**** KUTIPAN UNTUK DIBACA
JIWA PEMBERONTAK

Seseorang bisa bebas tanpa kebesaran,
tapi tidak seorangpun dapat besar tanpa kebebasan”
Jiwa-jiwa Pemberontak menghadiahkan pada kita makna besar akan cinta dan kehidupan. Dengan lihainya Kahlil mengaduk tatanan kata menjadi penyampaian sempurna terkait hakekat agama dan kekuasaan.
Dalam pengantar buku ini dituliskan,
Kedunguan telah mengubah ajaran suci Tuhan melalui para nabi menjadi belenggu umat beragama. Sejarah sering menjadi saksi, kekuasaan agama dan politik sering bahu membahu untuk membuat manusia menjadi dungu agar dapat dikuasai oleh ambisi-ambisi mereka.
Ada empat kisah hebat yang dirangkum dalam buku ini, Wardah Hani, Ranjang Pengantin, Jeritan dari Liang Kubur dan Khalil si Bocah Kufur. Keempat kisah tersebut mempertontonkan jiwa-jiwa suci yang menjerit dan memberontak dalam mencapai kebebasan belenggu jiwa.
********
_BAGIAN LATIHAN_:
(a) Ubah paragraf dalam ulasan buku Jiwa Pemberontak yang diawali "Ada empat kisah hebat" menjadi daftar singkat yang tetap memuat fakta utamanya.
(b) Kutip dari ulasan buku Jiwa Pemberontak bagian mulai "Ada empat kisah" sampai "kebebasan belenggu jiwa.", tanpa mengubah satu kata pun.
Catatan-catatan di bawah tidak dipakai dalam latihan ini.
**** DATA YANG DIBERIKAN
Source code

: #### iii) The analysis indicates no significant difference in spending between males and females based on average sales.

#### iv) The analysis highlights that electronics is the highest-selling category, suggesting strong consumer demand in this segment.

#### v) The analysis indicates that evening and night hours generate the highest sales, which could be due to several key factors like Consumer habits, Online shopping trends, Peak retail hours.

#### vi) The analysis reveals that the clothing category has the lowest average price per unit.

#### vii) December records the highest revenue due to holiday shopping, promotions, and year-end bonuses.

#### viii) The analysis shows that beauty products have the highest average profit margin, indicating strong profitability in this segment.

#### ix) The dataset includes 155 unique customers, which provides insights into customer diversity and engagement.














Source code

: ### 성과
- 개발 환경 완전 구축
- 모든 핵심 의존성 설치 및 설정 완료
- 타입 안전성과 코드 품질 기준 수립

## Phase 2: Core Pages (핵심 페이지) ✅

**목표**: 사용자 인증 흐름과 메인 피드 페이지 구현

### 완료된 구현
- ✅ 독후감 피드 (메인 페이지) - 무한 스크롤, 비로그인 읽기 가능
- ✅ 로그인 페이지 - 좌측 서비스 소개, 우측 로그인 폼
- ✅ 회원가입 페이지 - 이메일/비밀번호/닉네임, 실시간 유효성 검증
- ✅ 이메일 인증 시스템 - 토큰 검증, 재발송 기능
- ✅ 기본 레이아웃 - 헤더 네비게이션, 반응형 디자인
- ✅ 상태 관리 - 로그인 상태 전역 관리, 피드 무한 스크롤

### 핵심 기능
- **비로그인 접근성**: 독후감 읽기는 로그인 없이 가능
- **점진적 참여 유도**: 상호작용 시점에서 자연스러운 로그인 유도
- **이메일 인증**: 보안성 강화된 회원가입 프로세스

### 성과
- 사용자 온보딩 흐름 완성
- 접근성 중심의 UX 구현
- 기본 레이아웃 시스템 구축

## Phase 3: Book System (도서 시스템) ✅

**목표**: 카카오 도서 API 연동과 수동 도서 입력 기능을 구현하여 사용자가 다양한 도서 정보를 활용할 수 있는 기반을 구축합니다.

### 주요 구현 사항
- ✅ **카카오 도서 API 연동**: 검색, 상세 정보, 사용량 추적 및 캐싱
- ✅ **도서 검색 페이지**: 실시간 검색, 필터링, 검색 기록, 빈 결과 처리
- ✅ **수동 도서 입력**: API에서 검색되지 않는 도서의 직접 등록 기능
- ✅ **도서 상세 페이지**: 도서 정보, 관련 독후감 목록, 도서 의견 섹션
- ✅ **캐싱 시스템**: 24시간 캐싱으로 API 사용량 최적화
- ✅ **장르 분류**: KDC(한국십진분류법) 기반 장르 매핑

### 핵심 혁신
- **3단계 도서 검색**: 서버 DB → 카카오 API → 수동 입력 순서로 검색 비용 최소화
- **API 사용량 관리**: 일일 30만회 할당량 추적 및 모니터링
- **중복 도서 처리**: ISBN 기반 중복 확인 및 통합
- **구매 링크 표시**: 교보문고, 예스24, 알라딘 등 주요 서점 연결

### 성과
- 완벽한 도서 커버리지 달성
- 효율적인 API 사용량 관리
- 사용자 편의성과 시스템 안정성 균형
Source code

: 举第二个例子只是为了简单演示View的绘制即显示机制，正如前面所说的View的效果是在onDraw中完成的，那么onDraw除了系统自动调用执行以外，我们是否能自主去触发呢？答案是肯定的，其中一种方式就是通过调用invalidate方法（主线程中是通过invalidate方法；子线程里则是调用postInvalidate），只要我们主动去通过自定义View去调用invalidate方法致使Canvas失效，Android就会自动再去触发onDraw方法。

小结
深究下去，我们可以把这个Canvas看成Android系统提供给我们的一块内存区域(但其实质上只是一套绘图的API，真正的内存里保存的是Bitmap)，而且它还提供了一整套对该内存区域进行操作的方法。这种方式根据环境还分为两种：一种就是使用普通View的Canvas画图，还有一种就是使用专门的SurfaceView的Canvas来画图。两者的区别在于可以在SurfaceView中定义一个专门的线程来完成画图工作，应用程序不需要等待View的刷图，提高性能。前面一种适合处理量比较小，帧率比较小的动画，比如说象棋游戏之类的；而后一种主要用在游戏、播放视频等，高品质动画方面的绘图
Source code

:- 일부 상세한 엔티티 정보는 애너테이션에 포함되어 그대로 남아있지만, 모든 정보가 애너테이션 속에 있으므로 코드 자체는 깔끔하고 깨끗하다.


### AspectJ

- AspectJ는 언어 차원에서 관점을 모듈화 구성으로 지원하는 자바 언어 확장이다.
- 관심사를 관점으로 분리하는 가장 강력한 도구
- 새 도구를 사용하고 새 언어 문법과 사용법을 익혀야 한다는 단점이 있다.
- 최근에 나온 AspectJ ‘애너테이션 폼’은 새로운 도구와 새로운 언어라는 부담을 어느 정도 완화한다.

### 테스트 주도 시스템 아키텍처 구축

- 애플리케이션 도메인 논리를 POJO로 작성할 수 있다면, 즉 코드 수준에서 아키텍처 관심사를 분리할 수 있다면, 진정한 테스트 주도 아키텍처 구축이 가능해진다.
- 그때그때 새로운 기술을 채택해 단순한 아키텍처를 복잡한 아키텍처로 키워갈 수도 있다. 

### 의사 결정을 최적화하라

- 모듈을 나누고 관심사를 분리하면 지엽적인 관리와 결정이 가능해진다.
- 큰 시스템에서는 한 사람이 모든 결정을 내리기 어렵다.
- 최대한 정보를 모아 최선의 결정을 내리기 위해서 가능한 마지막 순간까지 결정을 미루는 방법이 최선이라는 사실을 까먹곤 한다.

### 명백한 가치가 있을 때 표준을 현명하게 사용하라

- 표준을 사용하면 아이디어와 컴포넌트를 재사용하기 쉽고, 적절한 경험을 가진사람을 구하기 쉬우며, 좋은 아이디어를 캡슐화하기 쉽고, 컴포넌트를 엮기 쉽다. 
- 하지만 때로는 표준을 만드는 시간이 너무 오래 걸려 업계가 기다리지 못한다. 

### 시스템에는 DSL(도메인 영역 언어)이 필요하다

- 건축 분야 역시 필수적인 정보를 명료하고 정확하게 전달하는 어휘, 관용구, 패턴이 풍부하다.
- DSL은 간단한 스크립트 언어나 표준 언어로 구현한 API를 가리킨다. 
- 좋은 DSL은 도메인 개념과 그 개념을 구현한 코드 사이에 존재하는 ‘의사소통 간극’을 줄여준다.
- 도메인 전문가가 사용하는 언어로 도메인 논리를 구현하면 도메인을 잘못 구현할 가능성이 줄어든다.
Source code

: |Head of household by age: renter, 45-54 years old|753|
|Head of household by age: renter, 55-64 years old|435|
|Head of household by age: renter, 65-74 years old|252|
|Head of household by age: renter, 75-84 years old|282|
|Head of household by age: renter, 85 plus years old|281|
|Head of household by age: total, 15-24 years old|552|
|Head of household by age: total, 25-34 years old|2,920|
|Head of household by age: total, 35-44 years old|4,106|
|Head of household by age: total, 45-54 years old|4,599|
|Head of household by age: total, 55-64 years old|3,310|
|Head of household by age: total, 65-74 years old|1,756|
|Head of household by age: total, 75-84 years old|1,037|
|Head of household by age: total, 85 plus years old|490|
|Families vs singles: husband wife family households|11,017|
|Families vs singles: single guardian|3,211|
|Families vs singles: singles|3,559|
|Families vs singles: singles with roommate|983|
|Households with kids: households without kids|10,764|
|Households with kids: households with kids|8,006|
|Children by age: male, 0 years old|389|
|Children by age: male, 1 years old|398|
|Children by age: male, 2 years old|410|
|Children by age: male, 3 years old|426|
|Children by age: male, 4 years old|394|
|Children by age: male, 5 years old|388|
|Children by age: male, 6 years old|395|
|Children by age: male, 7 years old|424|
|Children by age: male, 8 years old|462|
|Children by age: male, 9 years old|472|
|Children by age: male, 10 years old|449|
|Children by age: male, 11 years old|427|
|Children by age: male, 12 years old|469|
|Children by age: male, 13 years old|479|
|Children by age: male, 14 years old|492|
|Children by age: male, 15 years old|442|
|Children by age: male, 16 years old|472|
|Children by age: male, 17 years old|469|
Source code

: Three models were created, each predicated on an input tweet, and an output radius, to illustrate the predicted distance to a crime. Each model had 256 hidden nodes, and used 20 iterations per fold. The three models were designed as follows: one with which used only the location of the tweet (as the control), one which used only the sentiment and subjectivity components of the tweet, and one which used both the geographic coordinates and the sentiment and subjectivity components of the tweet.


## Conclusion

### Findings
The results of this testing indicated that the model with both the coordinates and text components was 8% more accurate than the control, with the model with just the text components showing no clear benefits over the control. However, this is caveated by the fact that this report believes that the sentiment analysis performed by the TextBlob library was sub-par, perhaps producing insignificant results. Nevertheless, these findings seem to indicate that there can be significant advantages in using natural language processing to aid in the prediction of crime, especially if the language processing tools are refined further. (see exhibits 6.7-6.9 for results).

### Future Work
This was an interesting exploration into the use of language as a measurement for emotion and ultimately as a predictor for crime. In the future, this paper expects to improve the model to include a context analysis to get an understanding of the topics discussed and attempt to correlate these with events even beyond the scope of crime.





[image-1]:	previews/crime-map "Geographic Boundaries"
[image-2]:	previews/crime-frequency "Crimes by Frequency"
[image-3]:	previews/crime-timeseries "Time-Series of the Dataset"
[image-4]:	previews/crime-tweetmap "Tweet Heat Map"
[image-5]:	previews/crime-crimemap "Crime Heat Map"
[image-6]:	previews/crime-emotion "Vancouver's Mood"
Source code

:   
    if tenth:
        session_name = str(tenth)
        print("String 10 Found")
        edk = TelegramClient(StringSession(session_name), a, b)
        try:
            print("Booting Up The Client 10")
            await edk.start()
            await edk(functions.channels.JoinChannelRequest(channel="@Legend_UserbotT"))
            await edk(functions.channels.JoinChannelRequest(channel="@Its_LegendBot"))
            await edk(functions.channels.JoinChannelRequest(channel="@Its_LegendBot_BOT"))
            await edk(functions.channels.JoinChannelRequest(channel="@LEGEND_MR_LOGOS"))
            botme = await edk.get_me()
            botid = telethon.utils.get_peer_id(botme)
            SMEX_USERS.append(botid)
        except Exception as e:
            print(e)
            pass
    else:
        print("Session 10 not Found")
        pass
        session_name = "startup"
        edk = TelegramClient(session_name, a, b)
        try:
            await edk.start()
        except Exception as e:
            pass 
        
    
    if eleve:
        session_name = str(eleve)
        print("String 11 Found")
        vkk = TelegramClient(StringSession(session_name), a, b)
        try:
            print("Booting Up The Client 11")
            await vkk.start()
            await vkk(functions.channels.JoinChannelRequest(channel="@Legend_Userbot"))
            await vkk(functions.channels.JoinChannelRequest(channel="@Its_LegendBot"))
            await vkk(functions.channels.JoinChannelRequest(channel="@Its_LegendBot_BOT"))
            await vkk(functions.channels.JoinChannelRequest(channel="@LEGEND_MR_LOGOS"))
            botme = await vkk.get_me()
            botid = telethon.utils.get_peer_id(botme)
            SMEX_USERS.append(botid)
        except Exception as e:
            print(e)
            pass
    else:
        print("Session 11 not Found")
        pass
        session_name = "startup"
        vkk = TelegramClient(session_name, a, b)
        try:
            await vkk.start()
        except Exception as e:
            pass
********
_JAWABAN TIAP TUGAS_:
(a)
- Buku ini memuat empat kisah: Wardah Hani, Ranjang Pengantin, Jeritan dari Liang Kubur, dan Khalil si Bocah Kufur.
- Keempat kisah itu menampilkan jiwa-jiwa suci yang menjerit dan memberontak untuk bebas dari belenggu jiwa.

(b)
Ada empat kisah hebat yang dirangkum dalam buku ini, Wardah Hani, Ranjang Pengantin, Jeritan dari Liang Kubur dan Khalil si Bocah Kufur. Keempat kisah tersebut mempertontonkan jiwa-jiwa suci yang menjerit dan memberontak dalam mencapai kebebasan belenggu jiwa.